À travers la baie vitrée, Maena aperçoit tout de même quelques silhouettes au-dehors. Parmi elles, Strauss, à la grille extérieure, en train de discuter avec ses mystérieux contacts en cas d'urgence, la femme blonde et le motard aux cheveux noirs de jais. Étant donné les circonstances, la sécurité a été temporairement resserrée, et toute personne étrangère à l'établissement se voit interdite l'entrée. Rien n'a été fait cependant pour empêcher qui que ce soit de sortir à la rencontre d'un proche.
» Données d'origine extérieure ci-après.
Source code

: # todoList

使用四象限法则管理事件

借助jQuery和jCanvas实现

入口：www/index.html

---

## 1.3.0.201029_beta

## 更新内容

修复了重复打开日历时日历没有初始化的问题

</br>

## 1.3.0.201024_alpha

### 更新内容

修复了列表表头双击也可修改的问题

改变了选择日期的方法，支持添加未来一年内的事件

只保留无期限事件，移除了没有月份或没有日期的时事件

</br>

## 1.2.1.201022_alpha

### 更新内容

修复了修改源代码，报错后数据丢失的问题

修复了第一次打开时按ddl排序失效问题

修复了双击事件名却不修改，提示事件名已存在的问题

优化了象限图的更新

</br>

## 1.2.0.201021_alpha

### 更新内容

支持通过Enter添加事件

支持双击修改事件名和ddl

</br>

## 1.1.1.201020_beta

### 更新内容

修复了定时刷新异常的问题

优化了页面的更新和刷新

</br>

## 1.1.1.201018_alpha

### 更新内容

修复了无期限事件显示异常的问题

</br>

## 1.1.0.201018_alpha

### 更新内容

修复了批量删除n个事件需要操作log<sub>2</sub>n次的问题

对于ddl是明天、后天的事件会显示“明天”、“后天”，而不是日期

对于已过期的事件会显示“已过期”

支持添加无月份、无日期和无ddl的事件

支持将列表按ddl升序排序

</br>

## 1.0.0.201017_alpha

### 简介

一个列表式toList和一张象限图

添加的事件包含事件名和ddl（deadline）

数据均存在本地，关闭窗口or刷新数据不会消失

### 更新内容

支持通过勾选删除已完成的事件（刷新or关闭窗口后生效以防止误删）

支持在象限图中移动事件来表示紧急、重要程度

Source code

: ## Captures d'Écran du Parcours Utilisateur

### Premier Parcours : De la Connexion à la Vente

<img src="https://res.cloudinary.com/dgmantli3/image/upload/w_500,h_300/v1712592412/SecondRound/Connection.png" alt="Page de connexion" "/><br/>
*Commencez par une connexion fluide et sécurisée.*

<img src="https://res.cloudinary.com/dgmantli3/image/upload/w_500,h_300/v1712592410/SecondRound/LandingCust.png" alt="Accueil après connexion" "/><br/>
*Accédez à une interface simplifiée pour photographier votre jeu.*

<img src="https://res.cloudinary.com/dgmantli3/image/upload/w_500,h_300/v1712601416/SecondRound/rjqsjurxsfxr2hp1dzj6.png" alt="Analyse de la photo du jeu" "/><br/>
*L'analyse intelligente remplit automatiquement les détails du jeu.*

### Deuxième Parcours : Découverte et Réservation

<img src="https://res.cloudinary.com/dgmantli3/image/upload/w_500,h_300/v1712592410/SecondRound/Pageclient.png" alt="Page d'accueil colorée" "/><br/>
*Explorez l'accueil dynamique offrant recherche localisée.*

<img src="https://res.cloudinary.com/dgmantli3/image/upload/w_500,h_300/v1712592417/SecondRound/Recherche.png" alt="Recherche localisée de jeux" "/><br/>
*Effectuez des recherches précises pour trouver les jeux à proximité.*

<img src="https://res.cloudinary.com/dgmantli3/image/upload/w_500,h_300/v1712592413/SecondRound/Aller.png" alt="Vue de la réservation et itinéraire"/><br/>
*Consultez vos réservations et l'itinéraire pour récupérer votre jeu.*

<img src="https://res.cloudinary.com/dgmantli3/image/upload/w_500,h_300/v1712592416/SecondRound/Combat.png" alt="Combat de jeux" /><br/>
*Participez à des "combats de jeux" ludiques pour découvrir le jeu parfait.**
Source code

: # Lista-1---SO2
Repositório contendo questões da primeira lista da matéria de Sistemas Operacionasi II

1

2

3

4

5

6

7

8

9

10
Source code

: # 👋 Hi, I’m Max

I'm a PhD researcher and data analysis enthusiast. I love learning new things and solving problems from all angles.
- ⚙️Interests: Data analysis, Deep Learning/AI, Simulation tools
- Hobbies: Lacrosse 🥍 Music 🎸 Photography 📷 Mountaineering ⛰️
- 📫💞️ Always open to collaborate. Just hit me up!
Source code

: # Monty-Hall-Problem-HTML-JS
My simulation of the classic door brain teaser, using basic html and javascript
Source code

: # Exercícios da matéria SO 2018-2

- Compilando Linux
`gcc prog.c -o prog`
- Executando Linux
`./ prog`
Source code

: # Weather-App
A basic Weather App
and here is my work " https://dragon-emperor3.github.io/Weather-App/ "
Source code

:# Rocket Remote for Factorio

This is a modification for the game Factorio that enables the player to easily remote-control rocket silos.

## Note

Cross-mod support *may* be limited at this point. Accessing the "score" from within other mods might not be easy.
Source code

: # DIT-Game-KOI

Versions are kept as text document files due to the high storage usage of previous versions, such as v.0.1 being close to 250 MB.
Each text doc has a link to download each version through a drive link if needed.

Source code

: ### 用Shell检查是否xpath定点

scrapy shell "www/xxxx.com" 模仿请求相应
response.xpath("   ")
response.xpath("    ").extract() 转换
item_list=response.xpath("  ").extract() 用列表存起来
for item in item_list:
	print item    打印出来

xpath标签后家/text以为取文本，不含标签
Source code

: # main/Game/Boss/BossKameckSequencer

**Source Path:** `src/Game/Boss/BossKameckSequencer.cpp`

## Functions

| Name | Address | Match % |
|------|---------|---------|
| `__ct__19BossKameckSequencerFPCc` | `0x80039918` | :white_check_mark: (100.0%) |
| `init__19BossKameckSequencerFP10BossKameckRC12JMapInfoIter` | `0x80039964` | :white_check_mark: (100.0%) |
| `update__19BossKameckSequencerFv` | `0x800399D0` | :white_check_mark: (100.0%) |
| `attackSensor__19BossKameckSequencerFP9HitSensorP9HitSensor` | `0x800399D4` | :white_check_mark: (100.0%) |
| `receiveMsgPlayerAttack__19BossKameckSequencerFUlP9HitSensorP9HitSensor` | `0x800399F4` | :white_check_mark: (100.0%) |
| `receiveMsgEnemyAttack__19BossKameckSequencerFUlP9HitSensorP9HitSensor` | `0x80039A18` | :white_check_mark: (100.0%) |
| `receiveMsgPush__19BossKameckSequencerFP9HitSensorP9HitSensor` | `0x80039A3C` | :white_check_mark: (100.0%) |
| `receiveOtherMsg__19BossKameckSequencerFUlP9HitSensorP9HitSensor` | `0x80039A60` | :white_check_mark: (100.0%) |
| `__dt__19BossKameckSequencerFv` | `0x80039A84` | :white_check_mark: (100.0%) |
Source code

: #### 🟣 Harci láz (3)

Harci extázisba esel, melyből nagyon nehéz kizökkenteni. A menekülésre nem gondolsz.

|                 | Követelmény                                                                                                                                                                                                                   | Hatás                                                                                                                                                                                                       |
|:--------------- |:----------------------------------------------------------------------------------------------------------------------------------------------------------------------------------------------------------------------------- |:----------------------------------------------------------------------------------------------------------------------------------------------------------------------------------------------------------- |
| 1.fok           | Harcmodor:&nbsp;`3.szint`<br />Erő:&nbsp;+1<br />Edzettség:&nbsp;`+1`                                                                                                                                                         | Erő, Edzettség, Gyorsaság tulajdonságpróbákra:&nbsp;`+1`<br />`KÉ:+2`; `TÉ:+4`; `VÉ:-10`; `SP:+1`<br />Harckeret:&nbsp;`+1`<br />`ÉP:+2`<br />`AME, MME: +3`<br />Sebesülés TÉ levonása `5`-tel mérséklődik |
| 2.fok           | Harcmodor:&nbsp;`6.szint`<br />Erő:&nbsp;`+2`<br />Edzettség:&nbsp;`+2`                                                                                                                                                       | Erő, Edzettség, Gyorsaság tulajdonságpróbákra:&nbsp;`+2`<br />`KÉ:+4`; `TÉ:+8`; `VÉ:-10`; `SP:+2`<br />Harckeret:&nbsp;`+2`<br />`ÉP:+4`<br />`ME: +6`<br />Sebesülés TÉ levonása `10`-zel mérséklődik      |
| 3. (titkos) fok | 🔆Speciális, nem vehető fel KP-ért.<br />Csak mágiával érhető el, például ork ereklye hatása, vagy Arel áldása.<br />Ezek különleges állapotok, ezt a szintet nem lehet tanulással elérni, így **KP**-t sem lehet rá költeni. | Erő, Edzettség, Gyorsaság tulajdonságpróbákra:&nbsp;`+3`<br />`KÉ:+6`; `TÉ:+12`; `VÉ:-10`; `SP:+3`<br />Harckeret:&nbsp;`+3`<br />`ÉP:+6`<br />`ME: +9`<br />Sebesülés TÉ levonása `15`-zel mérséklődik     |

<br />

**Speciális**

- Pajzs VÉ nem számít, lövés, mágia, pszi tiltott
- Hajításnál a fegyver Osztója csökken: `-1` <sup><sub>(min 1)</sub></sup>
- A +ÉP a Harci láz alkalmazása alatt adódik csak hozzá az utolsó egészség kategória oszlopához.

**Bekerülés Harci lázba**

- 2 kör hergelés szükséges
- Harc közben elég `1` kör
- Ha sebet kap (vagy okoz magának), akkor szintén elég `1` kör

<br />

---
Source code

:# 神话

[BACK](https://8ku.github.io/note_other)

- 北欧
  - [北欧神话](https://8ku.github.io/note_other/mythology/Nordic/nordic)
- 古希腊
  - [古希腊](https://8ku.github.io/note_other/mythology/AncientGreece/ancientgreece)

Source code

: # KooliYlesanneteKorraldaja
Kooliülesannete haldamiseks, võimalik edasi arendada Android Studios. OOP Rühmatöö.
Bien que comprenant l'envie de rendre visite à un ami sur son lieu de travail, de temps en temps, la petite blonde ne peut pas s'empêcher de se demander pour le énième fois ce qui réunit ces trois personnes aussi fréquemment. Ils sont vraiment tout le temps en relation, que ce soit la jeune femme qui vienne à la rencontre du mathématicien dans les couloirs, ou le mécanicien qui rôde dans les rues voisines. Si l'adolescente ne savait pas que le trio a déjà été interrogé par la police au sujet de leur fréquentation des lieux du crime, elle s'inquièterait peut-être. Qu'elle ne se méfie pas d'eux ne la rend ceci dit pas moins curieuse à leur sujet. Ce n'est pas parce qu'ils n'ont rien à faire avec cette prise d'otages qu'ils ne sont pas suspects. Et voilà qu'elle devient aussi paranoïaque qu'Ellen…
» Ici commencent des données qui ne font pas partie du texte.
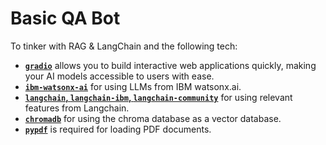 # Basic QA Bot
To tinker with RAG & LangChain and the following tech:
- **[`gradio`](https://www.gradio.app/)** allows you to build interactive web applications quickly, making your AI models accessible to users with ease.
- **[`ibm-watsonx-ai`](https://ibm.github.io/watsonx-ai-python-sdk/)** for using LLMs from IBM watsonx.ai.
- **[`langchain`, `langchain-ibm`, `langchain-community`](https://www.langchain.com/)** for using relevant features from Langchain.
- **[`chromadb`](https://www.trychroma.com/)** for using the chroma database as a vector database.
- **[`pypdf`](https://pypi.org/project/pypdf/)** is required for loading PDF documents.
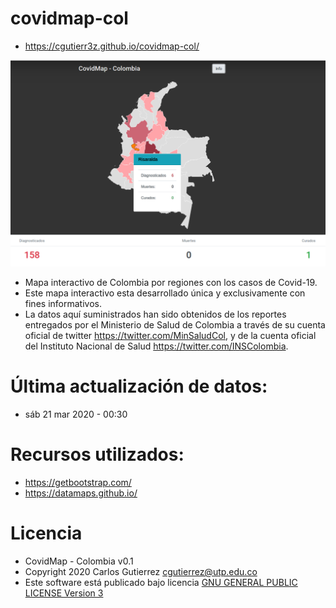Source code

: # covidmap-col
- https://cgutierr3z.github.io/covidmap-col/

![Screenshot](screenshot.png)

- Mapa interactivo de Colombia por regiones con los casos de Covid-19.
- Este mapa interactivo esta desarrollado única y exclusivamente con fines informativos.
- La datos aquí suministrados han sido obtenidos de los reportes entregados por el Ministerio de Salud de Colombia a través de su cuenta oficial de twitter https://twitter.com/MinSaludCol, y de la cuenta oficial del Instituto Nacional de Salud https://twitter.com/INSColombia.

# Última actualización de datos:
- sáb 21 mar 2020 - 00:30

# Recursos utilizados:
- https://getbootstrap.com/
- https://datamaps.github.io/

# Licencia
- CovidMap - Colombia v0.1
- Copyright 2020 Carlos Gutierrez cgutierrez@utp.edu.co
- Este software está publicado bajo licencia [GNU GENERAL PUBLIC LICENSE Version 3](LICENSE)
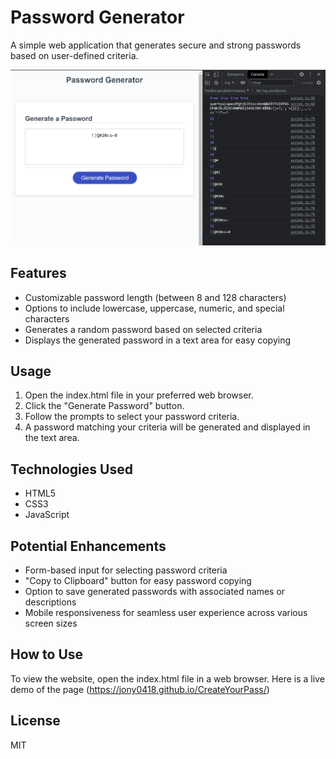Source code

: # Password Generator
A simple web application that generates secure and strong passwords based on user-defined criteria.

![Password Generator Screenshot](./img/captura.png)

## Features

- Customizable password length (between 8 and 128 characters)
- Options to include lowercase, uppercase, numeric, and special characters
- Generates a random password based on selected criteria
- Displays the generated password in a text area for easy copying

## Usage
 
1. Open the index.html file in your preferred web browser.
2. Click the "Generate Password" button.
3. Follow the prompts to select your password criteria.
4. A password matching your criteria will be generated and displayed in the text area.

## Technologies Used

- HTML5 
- CSS3
- JavaScript

## Potential Enhancements

- Form-based input for selecting password criteria
- "Copy to Clipboard" button for easy password copying
- Option to save generated passwords with associated names or descriptions
- Mobile responsiveness for seamless user experience across various screen sizes

## How to Use

To view the website, open the index.html file in a web browser. Here is a live demo of the page (https://jony0418.github.io/CreateYourPass/)

## License

MIT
Il y a plus inquiétant qu'eux, pourtant. La police a interrogé toute personne s'étant trouvée à l'intérieur ou aux alentours de l'établissement ces deux derniers mois, par principe de précaution, et le seul qu'ils n'ont pas réussi à retrouver est l'homme à la veste de sport, dont Ellen et Mae ont appris l'existence dans les sources du journal du lycée. Les forces de l'ordre n'ont même pas été capables d'identifier l'inconnu, les quelques photos de lui volées par des élèves pas assez nettes, prises de trop loin, ou bien ne capturant pas son visage en entier. D'après l'oncle de la petite blonde, les kidnappeurs jurent cependant avoir travaillé seuls, et ne pas connaître le mystérieux individu. Ce qui, à l'instar de Strauss et ses deux acolytes, ne le rend pas moins douteux, même si les criminels disent vrais.
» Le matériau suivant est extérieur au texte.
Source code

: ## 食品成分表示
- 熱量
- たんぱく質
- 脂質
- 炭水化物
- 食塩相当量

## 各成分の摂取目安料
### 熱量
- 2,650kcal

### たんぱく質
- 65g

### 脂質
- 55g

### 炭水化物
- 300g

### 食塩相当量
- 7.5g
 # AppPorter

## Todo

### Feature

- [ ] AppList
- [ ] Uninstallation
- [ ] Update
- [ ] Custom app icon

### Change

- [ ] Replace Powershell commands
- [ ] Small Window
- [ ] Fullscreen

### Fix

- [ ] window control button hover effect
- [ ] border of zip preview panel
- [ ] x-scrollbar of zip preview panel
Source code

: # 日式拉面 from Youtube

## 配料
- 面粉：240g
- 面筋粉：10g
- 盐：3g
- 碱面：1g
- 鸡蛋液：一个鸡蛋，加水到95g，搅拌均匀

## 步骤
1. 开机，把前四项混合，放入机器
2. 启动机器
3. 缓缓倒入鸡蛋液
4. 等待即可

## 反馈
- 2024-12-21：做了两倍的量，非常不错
Alors que l'adolescente s'apprête à rejoindre la conversation que ses camarades à côté d'elle ont engagée, à propos d'un devoir d'Histoire prévu pour cette semaine mais reporté à la prochaine, leur professeur de Mathématiques prend congé de ses compagnons, et disparaît à la vue, certainement en chemin vers l'intérieur du bâtiment, où il devrait lui aussi passer son propre entretien d'évaluation psychologique, en fin de journée.